Book exchange adds appeal to Hadley transfer station


Staff Writer
Published: 1/30/2023 9:16:02 PM
Modified: 1/30/2023 9:15:49 PM

HADLEY — Many transfer stations around the region have become more than just places to bring household trash, recyclables and compost, becoming part of the fabric of the community with take-it-or-leave-it facilities and book sheds.

Hadley’s transfer station recently improved its offerings to the public when the Board of Health launched a book exchange that gives residents with transfer station permits an opportunity to come to the site on North Branch Road, off Cemetery Road, to pick up and drop off books, and keep books from becoming part of the waste stream.

Board of Health Chairwoman Dr. Susan Mosler said the book shed was inspired by what she had seen elsewhere.

Using less than $1,500 in a health board account for outreach and needs, Mosler said the wooden bookcase and cabinet were planned last summer and opened in October, though it has been closed in the new year to protect the books from the elements. Mosler said it is likely to reopen on March 1.

In the weeks the book shed was open, on Wednesdays and Saturdays, Mosler said she and other volunteers kept it organized, with shelves for children’s books and adult fiction and nonfiction. Books that are donated are immediately organized.

“We get a lot of books dropped off, but we don’t have unshelved books,” Mosler said.

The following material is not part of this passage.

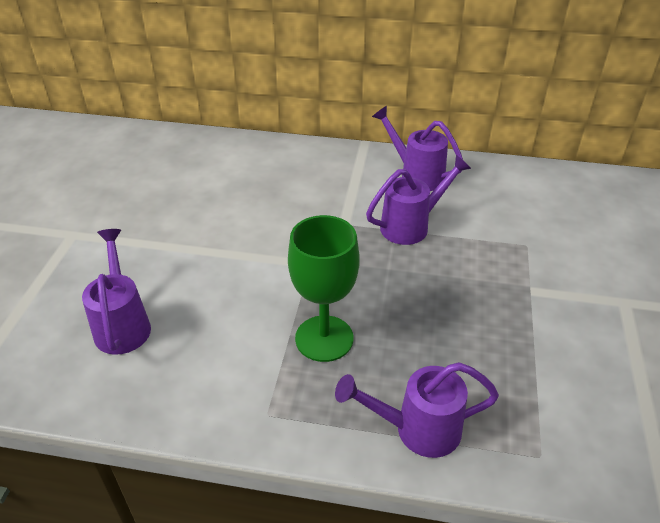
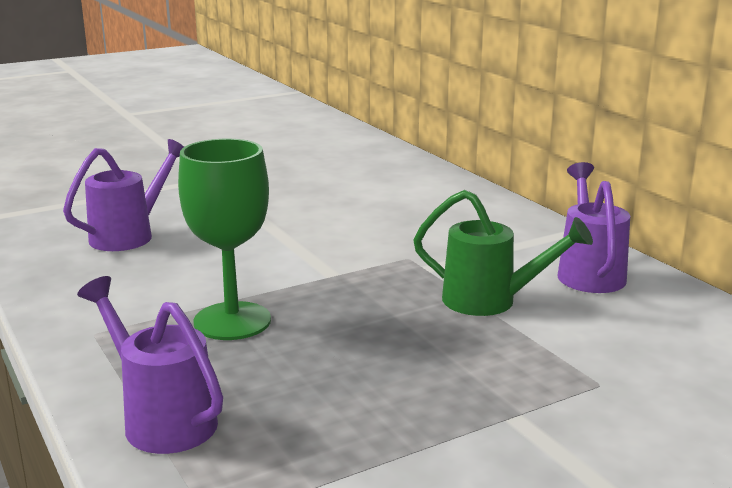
camera: 50 degrees right, 20 degrees down
purple watering can [366,155,471,245] -> green watering can [413,190,593,316]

The children’s books, in particular, appear to have a high turnover. Outdated materials, such as textbooks, and other books that are inappropriate are brought to a regional recycling facility.

While the book shed was originally going to be made from plain wood, Hadley artist Justin Griffin volunteered to paint the exterior with a mural. The artwork was paid for out of pocket, but the health board obtained a Massachusetts Cultural Council grant that provided $200 to cover the cost of the paint and supplies.

The book shed is dedicated to the memory of Gregory Mish, a longtime health board member and lifelong Hadley resident who died last June.

Mosler said the book shed is an appropriate way to remember Mish. “He loved to read,” Mosler said. “I never saw him without a book.”

While gauging whether the facility is keeping some books from the landfill or incinerator, Mosler said she has no doubt it is working, based on her observations.

“It’s been very successful,” Mosler said. “I consider it a real asset to our community.”